Professor
cameronk@umich.edu

Investigating Organizational Virtuousness, Abundance, and Performance
1. Organizational virtuousness and performance
This study examines the relationships between virtuousness in and by organizations and organization outcomes such as productivity, profitability, quality, innovation, customer satisfaction, and employee loyalty. The extent to which organizations foster virtuousness—including compassion, forgiveness, gratitude, humility, integrity—in their practices and cultures have been found to positively affect effective performance. This work has been conducted with David Bright and Arran Caza and published in American Behavioral Scientist, Journal of Business Ethics, and the Journal of Leadership and Organizational Studies. It also appears in the book Positive Leadership (San Francisco: Berrett Koehler).
2. Making the impossible possible
This study explains how an organization achieved a level of performance that most knowledgeable observers considered to be impossible. It is the study of the clean-up and closure of the Rocky Flats Nuclear Arsenal. Whereas the U.S. Department of Energy’s study budgeted $36 billion and estimated that the clean-up would take more than 70 years, the entire job was completed 60 years early, $30 billion under budget, and 13 times cleaner than required. This study explains the leadership principles that made this level of extraordinary performance possible. The results are produced in a book, Making the Impossible Possible: Leading Positive Change – The Rocky Flats Story (San Francisco: Berrett Koehler).
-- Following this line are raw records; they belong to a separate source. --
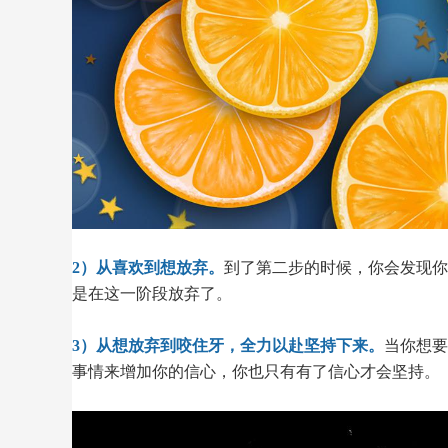
2）从喜欢到想放弃。
到了第二步的时候，你会发现你
是在这一阶段放弃了。
3）从想放弃到咬住牙，全力以赴坚持下来。
当你想要
事情来增加你的信心，你也只有有了信心才会坚持
。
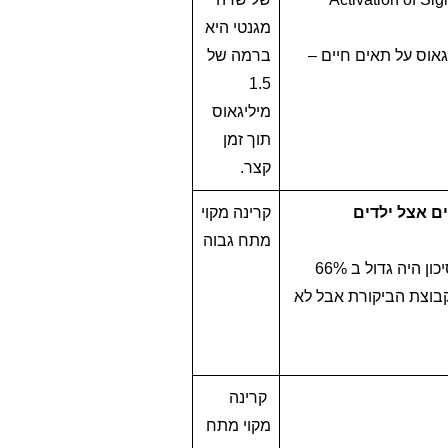
מגנטי היא
י זגר, מכון ויצמן, 2017 – השפעת שדות מגנטים החל מ1.5 מיליגאוס על תאים חיים –
ברמה של
1.5
מיליגאוס
תוך זמן
קצר.
ם אצל ילדים
קרינה מקוי
מתח גבוה
המחקר סקר נתונים ממספר מחקרים ומצא כי במקרה של סרטון דם אצל ילדים הסיכון היה גדול ב 66%
קבוצת הביקורת אבל לא
קרינה
מקוי מתח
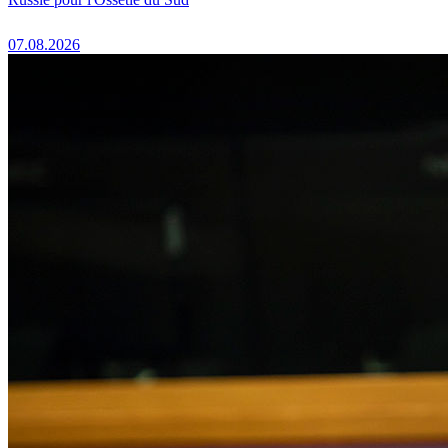
07.08.2026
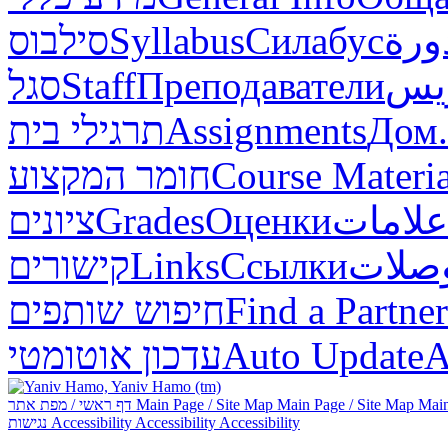
סילבוס
Syllabus
Силабус
ورة
סגל
Staff
Преподаватели
ريس
תרגילי בית
Assignments
Дом.
חומר המקצוע
Course Materia
ציונים
Grades
Оценки
علامات
קישורים
Links
Ссылки
صلات
חיפוש שותפים
Find a Partner
עדכון אוטומטי
Auto Update
А
דף ראשי / מפת אתר
Main Page / Site Map
Main Page / Site Map
Main
נגישות
Accessibility
Accessibility
Accessibility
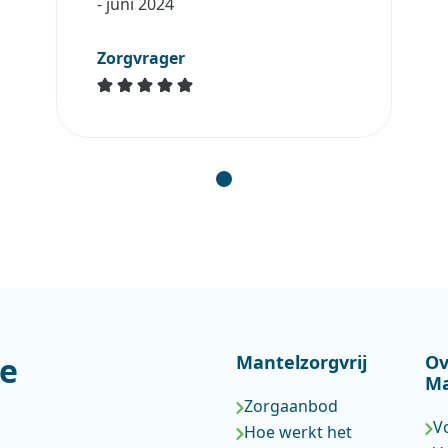
- juni 2024
Zorgvrager
ze
Mantelzorgvrij
Ov
Ma
Zorgaanbod
V
Hoe werkt het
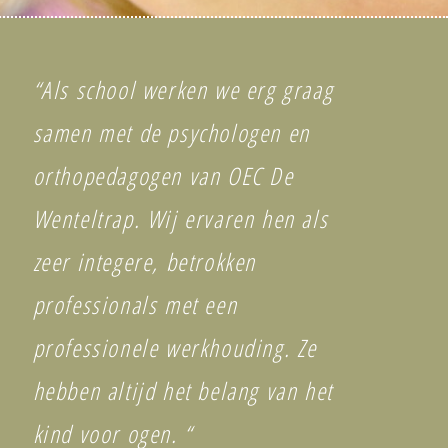
“Als school werken we erg graag
samen met de psychologen en
orthopedagogen van OEC De
Wenteltrap. Wij ervaren hen als
zeer integere, betrokken
professionals met een
professionele werkhouding. Ze
hebben altijd het belang van het
kind voor ogen. “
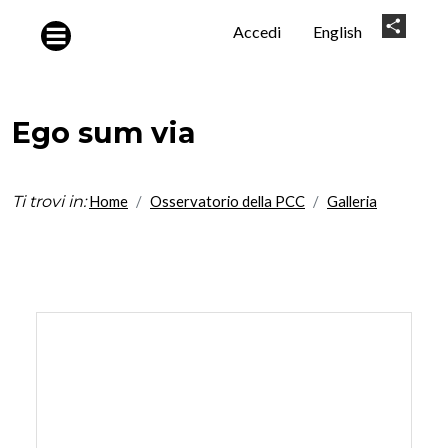
Salta al contenuto principale
User
Share
Accedi
English
account
menu
Ego sum via
Ti trovi in:
Home
Osservatorio della PCC
Galleria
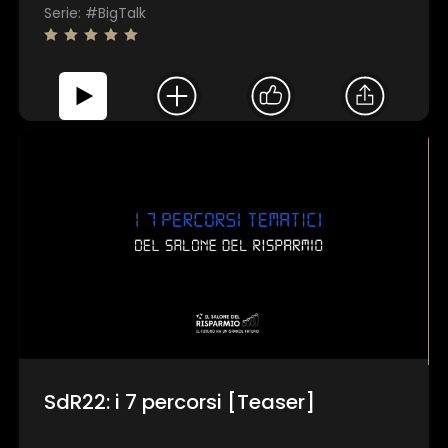
Serie: #BigTalk
SdR22: i 7 percorsi [Teaser]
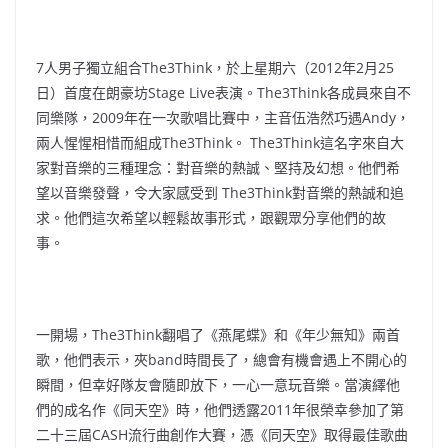
7人男子獨立組合The3Think，於上星期六（2012年2月25
日）首度在朗豪坊Stage Live表演。The3Think各成員來自不
同樂隊，2009年在一次歌唱比賽中，主音伍浩然巧遇Andy，
兩人惺惺相惜而組成The3Think。 The3Think這名字來自大
家對音樂的三種理念：對音樂的熱誠、堅持及幻想。他們希
望以音樂發聲，令大家感受到 The3Think對音樂的熱誠和追
求。他們這次希望以輕鬆故事形式，跟觀眾分享他們的故
事。
一開場，The3Think翻唱了《燕尾蝶》和《年少無知》兩首
歌，他們表示，夾band時間長了，總會有機會遇上不開心的
瞬間，但幸好隊友會隨即放下，一心一意玩音樂。當演繹他
們的成名作《同天空》時，他們透露2011年很榮幸參加了第
二十三屆CASH流行曲創作大賽，憑《同天空》取得最佳歌曲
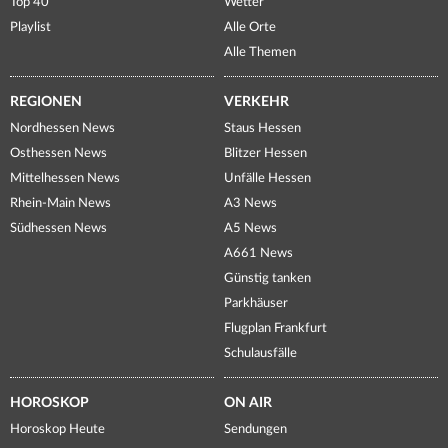
Top 40
Wetter
Playlist
Alle Orte
Alle Themen
REGIONEN
VERKEHR
Nordhessen News
Staus Hessen
Osthessen News
Blitzer Hessen
Mittelhessen News
Unfälle Hessen
Rhein-Main News
A3 News
Südhessen News
A5 News
A661 News
Günstig tanken
Parkhäuser
Flugplan Frankfurt
Schulausfälle
HOROSKOP
ON AIR
Horoskop Heute
Sendungen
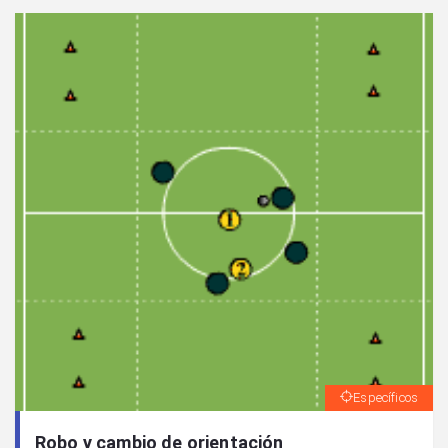
Específicos
Robo y cambio de orientación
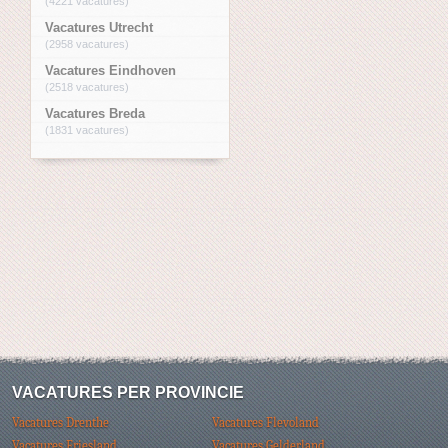
(4221 vacatures)
Vacatures Utrecht
(2958 vacatures)
Vacatures Eindhoven
(2518 vacatures)
Vacatures Breda
(1831 vacatures)
VACATURES PER PROVINCIE
Vacatures Drenthe
Vacatures Flevoland
Vacatures Friesland
Vacatures Gelderland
3. Organizational resilience and healing
The focus of this study is trying to understand the positive dynamics that lead to organizational healing after a crisis and the development of resiliency amidst outside pressures. One study investigated how a university healed after experiencing a shooting and hostage crisis by an intruder into a university building. Another study investigated the U.S. airline industry after the September 11th, 2001 tragedies. This work appears in the Journal of Applied Behavior Science, the Journal of Management, Spirituality, and Religion, and in the book, the Virtuous Organization (London: World Scientifi).
4. Developing management and leadership skills
An on-going project—appearing in the book Developing Management Skills (Upper Saddle River, NJ: Prentice Hall)—with David Whetten investigates the relationship between certain key management skills and the success of individual leaders. A learning model has been developed to help change leadership and managerial behavior in the classroom, and issues such as evaluation, effective pedagogy, and leadership principles constitute an on-going interest.
5. The Competing Values Framework
Research based on the Competing Values Framework—contained in Diagnosing and Changing Organizational Culture (San Francisco: Jossey Bass) and Competing Values Leadership (London: Edward Elgar) with Robert Quinn, Jeff DeGraff, and Anjan Thakor—is a long-term and on-going area of interest. An investigation predicting the success or failure of mergers and acquisitions, for example, has been conducted as well as the relationships between certain management skill profiles, organizational culture profiles, and performance.